Diğerlerine karşı acımasız ve düşmanca dürtüler, Mesih'in eşit sevgisi varken ortaya çıkmamaktadır. Ancak Mesih'in krallığı sırasında bile inanan topluluğa ait olmayan, İsa'yı sevmeyen ve O'nun sevmediği insanlar, bu bağın dışında tutulurlar. Bu nedenle, bir din kendisini sevgi dini olarak adlandırsa bile, kendisine ait olmayanlara karşı sert ve şefkatsiz olmalıdır. Esasen her din, aynı şekilde, içine aldığı herkes için bir sevgi dinidir, zulme ve ona ait olmayanlara karşı tahammülsüzlük her dinde doğaldır.
(...)
Günümüzde bu hoşgörüsüzlük kendisini, önceki yüzyıllardaki gibi şiddetle ve zalimce göstermiyor olsa dahi, insan davranışlarında bir yumuşama olduğu sonucuna varamayız.
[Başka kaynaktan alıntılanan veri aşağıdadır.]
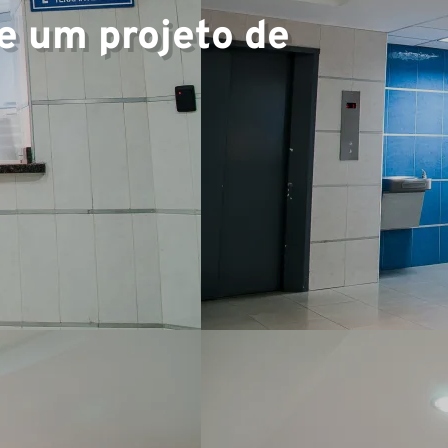
▼
e um projeto de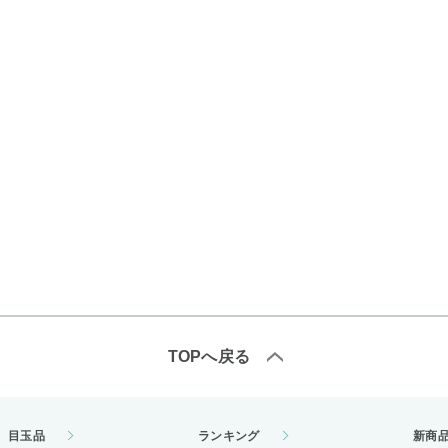
TOPへ戻る
目玉品
ランキング
新商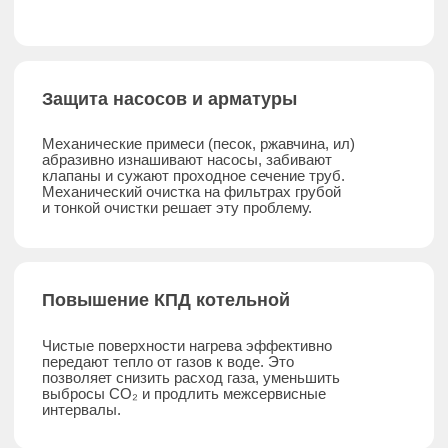
Гибридные системы
заказчики
отзывы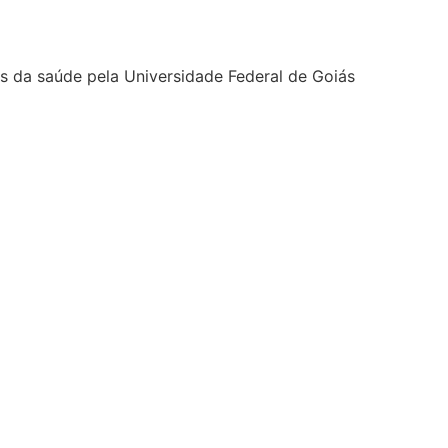
as da saúde pela Universidade Federal de Goiás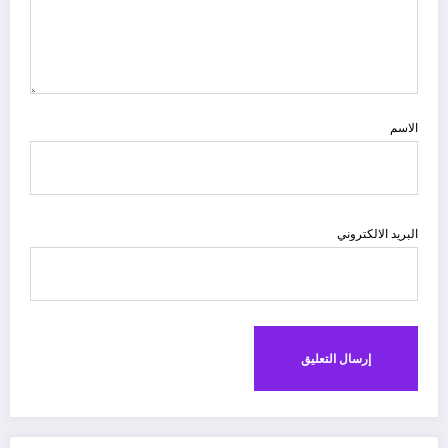
الاسم
البريد الالكتروني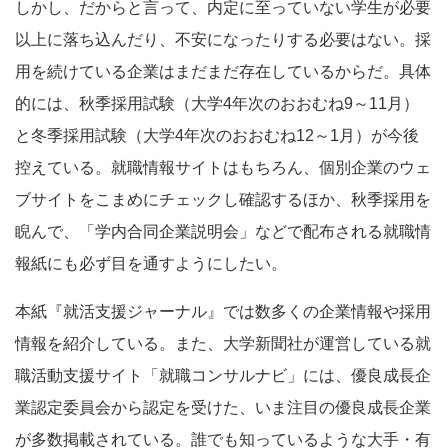
しかし、だからと言って、内定に至っていない学生が必要
以上に落ち込んだり、不安になったりする必要はない。採
用を続けている企業はまだまだ存在しているからだ。具体
的には、秋季採用試験（大学4年次のおおむね9～11月）
と冬季採用試験（大学4年次のおおむね12～1月）が今後
控えている。就職情報サイトはもちろん、個別企業のウェ
ブサイトをこまめにチェックし確認するほか、秋季採用を
睨んで、「学内合同企業説明会」などで配布される就職情
報紙にも必ず目を通すようにしたい。
本紙『就活支援ジャーナル』では数多くの企業情報や採用
情報を紹介している。また、大学新聞社が運営している就
職活動支援サイト「就職コンサルナビ」には、優良成長企
業認定委員会から認定を受けた、いま注目の優良成長企業
が多数掲載されている。誰でも知っているような大手・有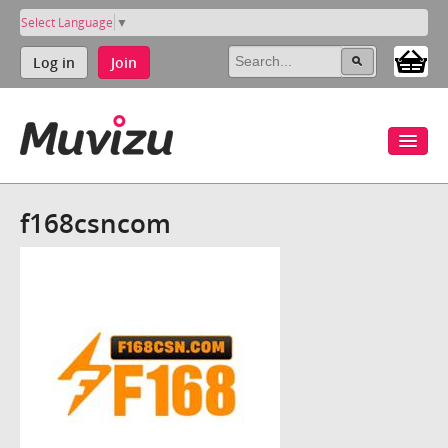
Select Language
▼
Log in
Join
f168csncom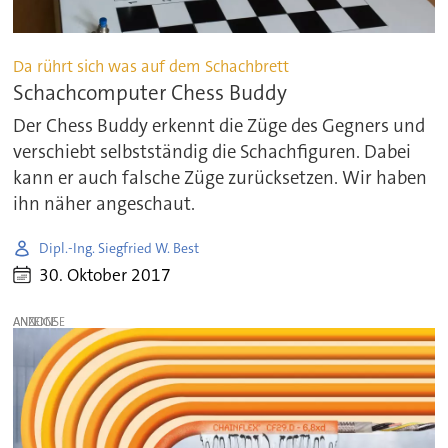
Da rührt sich was auf dem Schachbrett
Schachcomputer Chess Buddy
Der Chess Buddy erkennt die Züge des Gegners und
verschiebt selbstständig die Schachfiguren. Dabei
kann er auch falsche Züge zurücksetzen. Wir haben
ihn näher angeschaut.
Dipl.-Ing. Siegfried W. Best
30. Oktober 2017
ANZEIGE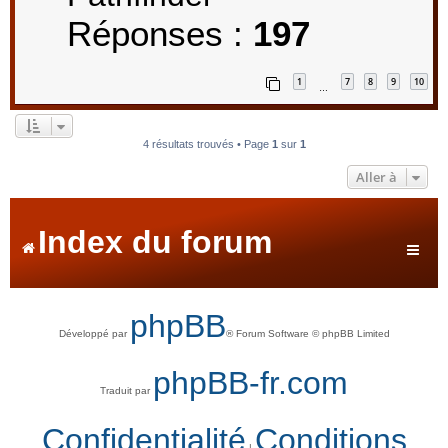
Réponses :
197
1
7
8
9
10
…
4 résultats trouvés • Page
1
sur
1
Aller à
Index du forum
phpBB
Développé par
® Forum Software © phpBB Limited
phpBB-fr.com
Traduit par
Confidentialité
Conditions
|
Bunun nedeni, dini duygulardaki gözle görülür zayıflamanın aksine dürtüsel bağlar arasındaki zayıflamayla bağlantılı olmasıdır. Eğer başka bir grup bağı dini bir grubun yerini alırsa (...) o zaman, Din Savaşları çağındaki gibi öteki olana karşı aynı hoşgörüsüzlük gözlemlenecektir(...)
Amaç, yaşadığımız ve yöneldiğimiz cehennemden kurtulmak ve bizi yaratıp seven Tanrı'yla barışmaktır. Söz konusu kurtuluş şu dinin ya da bu dinin bir dizi kurallarını uygulamanın sonucu değildir.
Ne yazık ki, değişik toplumlar ve değişik dinler Tanrı’yı kendilerine mal etmeye çalıştılar.Böylece insanla Tanrı arasında bir ayırım uçurumu yaratmışlardır.